This story from law.com came across my desk a few days ago: The law firm Elliott Greenleaf & Siedzikowski is suing a former partner and his new firm for stealing data and diverting work. According to the complaint the former partner and two junior attorneys abruptly resigned from the law firm, but before they left, they locked their offices leaving their computers connected to the firm and the firm's Dropbox account.
It gets complicated. The staff couldn't break into the locked offices because the building is owned by the defendant and leases it to his former firm. Elliott Greenleaf & Siedzikowski also claims that 5% of the firm's backup tapes where deleted by the defendant and data continues to be stolen through a combination of Dropbox, remote access, and network access. (Something about the story, as told, doesn't make sense: Even if the PC was in a locked office, surely they had some way to disconnect it from the network, unless they also had no access to the network wiring. But that's not the main point here.)
Think about explaining that scenario to human resources staff who might never have heard of Dropbox, peer to peer, or the cloud, let alone understand the benefits and risks they pose to the enterprise. Explaining IT to HR is like explaining IT to your mom. And in many cases HR's computer policy was written before social, portables, and CoIT (consumerization of IT). It runs mostly along the lines of no pornography, do not violate any laws, keep information confidential, and do not use the network for your profit. It rings of 2006.
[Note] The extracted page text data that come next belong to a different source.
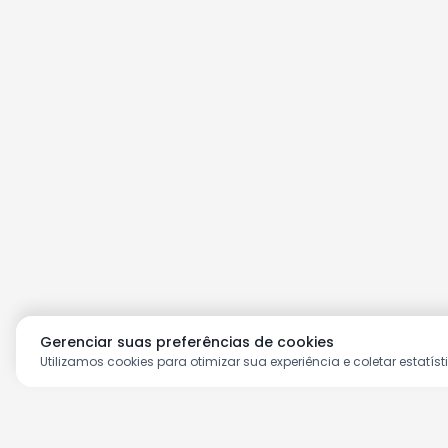
Gerenciar suas preferências de cookies
Utilizamos cookies para otimizar sua experiência e coletar estatíst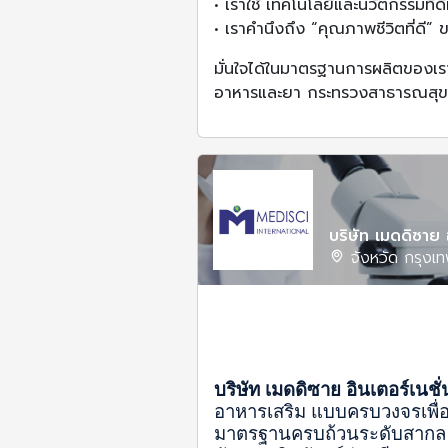
• เราใช้ เทคโนโลยีและนวัตกรรมที่ด
• เราคำนึงถึง “คุณภาพชีวิตที่ดี” 
มั่นใจได้ในมาตรฐานการผลิตของเร
อาหารและยา กระทรวงสาธารณสุข
บริษัท เมดดิซาย 
จังหวัด กรุงเ
บริษัท เมดดิซาย อินเตอร์เนชั
อาหารเสริม แบบครบวงจรเพื่
มาตรฐานครบถ้วนระดับสากล 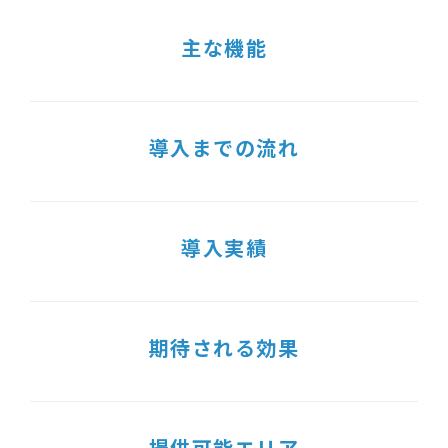
主な機能
導入までの流れ
導入実績
期待される効果
提供可能エリア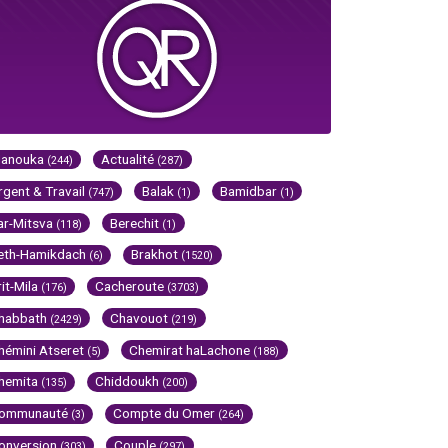
Hanouka
Actualité
(244)
(287)
rgent & Travail
Balak
Bamidbar
(747)
(1)
(1)
ar-Mitsva
Berechit
(118)
(1)
eth-Hamikdach
Brakhot
(6)
(1520)
rit-Mila
Cacheroute
(176)
(3703)
habbath
Chavouot
(2429)
(219)
hémini Atseret
Chemirat haLachone
(5)
(188)
hemita
Chiddoukh
(135)
(200)
ommunauté
Compte du Omer
(3)
(264)
onversion
Couple
(303)
(297)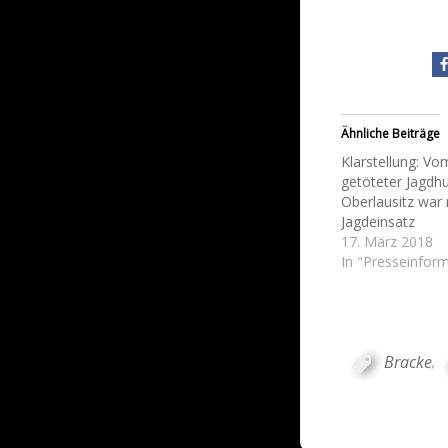
Ähnliche Beiträge
Klarstellung: Vo
getöteter Jagdhu
Oberlausitz war 
Jagdeinsatz
17. März 2018
In "Presseinfor
Bracke
,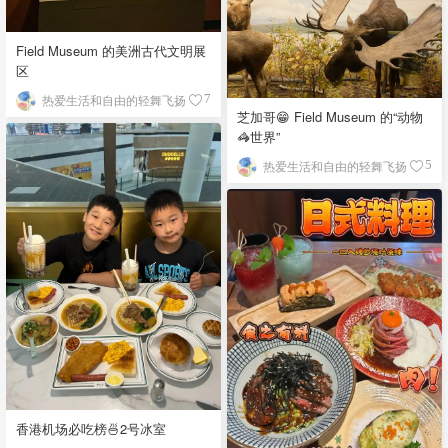
Field Museum 的美洲古代文明展
区
热爱生活和自由的轻舞飞扬
7
芝加哥😁 Field Museum 的“动物
🦓世界”
热爱生活和自由的轻舞飞扬
5
香港机场必吃榜🍜2号冰室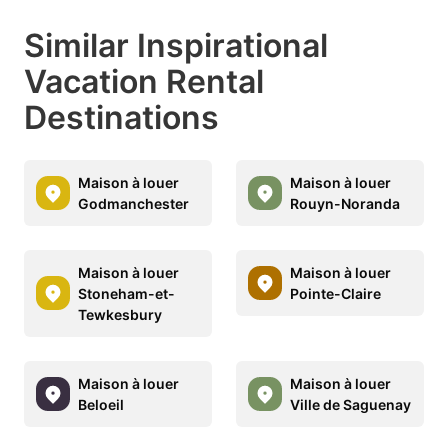
Similar Inspirational
Vacation Rental
Destinations
Maison à louer
Maison à louer
Godmanchester
Rouyn-Noranda
Maison à louer
Maison à louer
Stoneham-et-
Pointe-Claire
Tewkesbury
Maison à louer
Maison à louer
Beloeil
Ville de Saguenay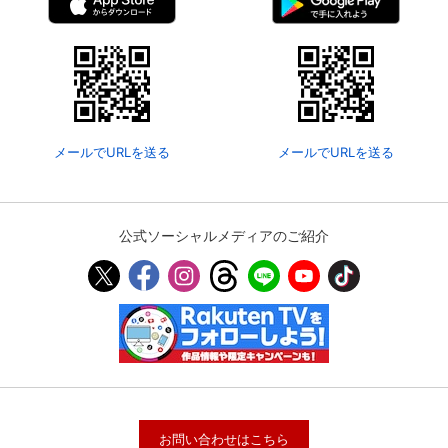
メールでURLを送る
メールでURLを送る
公式ソーシャルメディアのご紹介
お問い合わせはこちら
Without an updated policy, IT is left to create it ad hoc. The problem with that is IT on its own has no teeth. Though it would like to think otherwise, IT is just another service provider, like document services, or marketing. One of the byproducts of consumerization is that it has removed much of the mystique behind information technology. Users are increasingly solving their own technical problems, and they might challenge the tech that is telling them no.
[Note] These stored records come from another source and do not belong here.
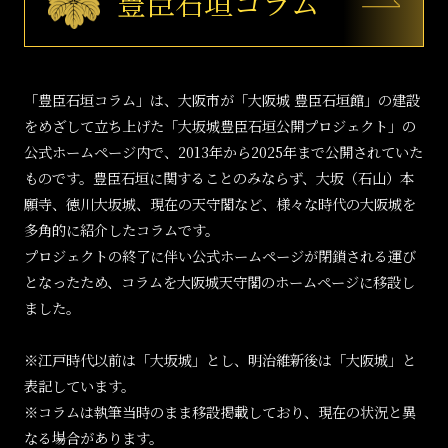
豊臣石垣コラム
「豊臣石垣コラム」は、大阪市が「大阪城 豊臣石垣館」の建設
をめざして立ち上げた「大坂城豊臣石垣公開プロジェクト」の
公式ホームページ内で、2013年から2025年まで公開されていた
ものです。豊臣石垣に関することのみならず、大坂（石山）本
願寺、徳川大坂城、現在の天守閣など、様々な時代の大阪城を
多角的に紹介したコラムです。
プロジェクトの終了に伴い公式ホームページが閉鎖される運び
となったため、コラムを大阪城天守閣のホームページに移設し
ました。
※江戸時代以前は「大坂城」とし、明治維新後は「大阪城」と
表記しています。
※コラムは執筆当時のまま移設掲載しており、現在の状況と異
なる場合があります。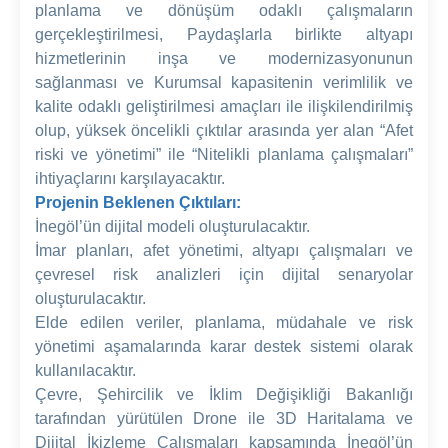
planlama ve dönüşüm odaklı çalışmaların
gerçekleştirilmesi, Paydaşlarla birlikte altyapı
hizmetlerinin inşa ve modernizasyonunun
sağlanması ve Kurumsal kapasitenin verimlilik ve
kalite odaklı geliştirilmesi amaçları ile ilişkilendirilmiş
olup, yüksek öncelikli çıktılar arasında yer alan “Afet
riski ve yönetimi” ile “Nitelikli planlama çalışmaları”
ihtiyaçlarını karşılayacaktır.
Projenin Beklenen Çıktıları:
İnegöl’ün dijital modeli oluşturulacaktır.
İmar planları, afet yönetimi, altyapı çalışmaları ve
çevresel risk analizleri için dijital senaryolar
oluşturulacaktır.
Elde edilen veriler, planlama, müdahale ve risk
yönetimi aşamalarında karar destek sistemi olarak
kullanılacaktır.
Çevre, Şehircilik ve İklim Değişikliği Bakanlığı
tarafından yürütülen Drone ile 3D Haritalama ve
Dijital İkizleme Çalışmaları kapsamında İnegöl’ün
Policy must come from human resources. It and IT needs to craft a realistic contemporary policy whose scope spans the employment arc of the user, recruiting and hiring, day to day, and the exit.
Graduates entering the workforce today have less regard for security, less respect for the IT department, consider the Internet as important as air, water, food and shelter, and would be willing to take less pay so they could use their own devices. They have a definite set of expectations from the company they're applying to. That's the CoIT tsunami. Now if HR has its hand in writing the policy, it could attract a better caliber of recruit because it would be speaking their language. And the new recruit will become a happy user because IT's deliverables will more closely align with HR's promises.
Remember, CoIT is a good thing. It allows employees to use the tools they want, which makes them more productive. The point is not to craft a bulletproof text to lock them down, but to define the limitations--whatever they are--and the consequences of violating them. HR's role is to communicate unambiguously what is permitted and what is not, because IT can enforce just about any policy. With application-level firewalls such as those from Palo Alto Networks, network admins can tweak access in whole new ways. For example, users would be able to visit Facebook, but not post to it. Or to post, but not to play games. IT can afford granular control especially in a law firm the size of Elliot Greenleaf. Products such as iPrism can block peer-to-peer connections with a click. But if an employee demands SugarSync because a client is using it, IT cannot revise the policy without input from HR and possibly other groups.
Could a strong policy have prevented the data loss that Elliot Greenleaf claims? That's a bit tricky in law firms. Partners own the joint and when they don't want to abide by the policy, they simply don't.
The initiative of the two departments hammering out a policy won't come from HR. It's up to IT to reach out to HR because I would bet your HR department is oblivious to the challenges. It's dealing with a paradigm shift of its own, which some have coined the consumerization of HR. Though not the same, there are some parallels with CoIT. For one, users are answering their HR questions remotely without ever calling HR. The similarities could be an entry point for IT to start the conversation.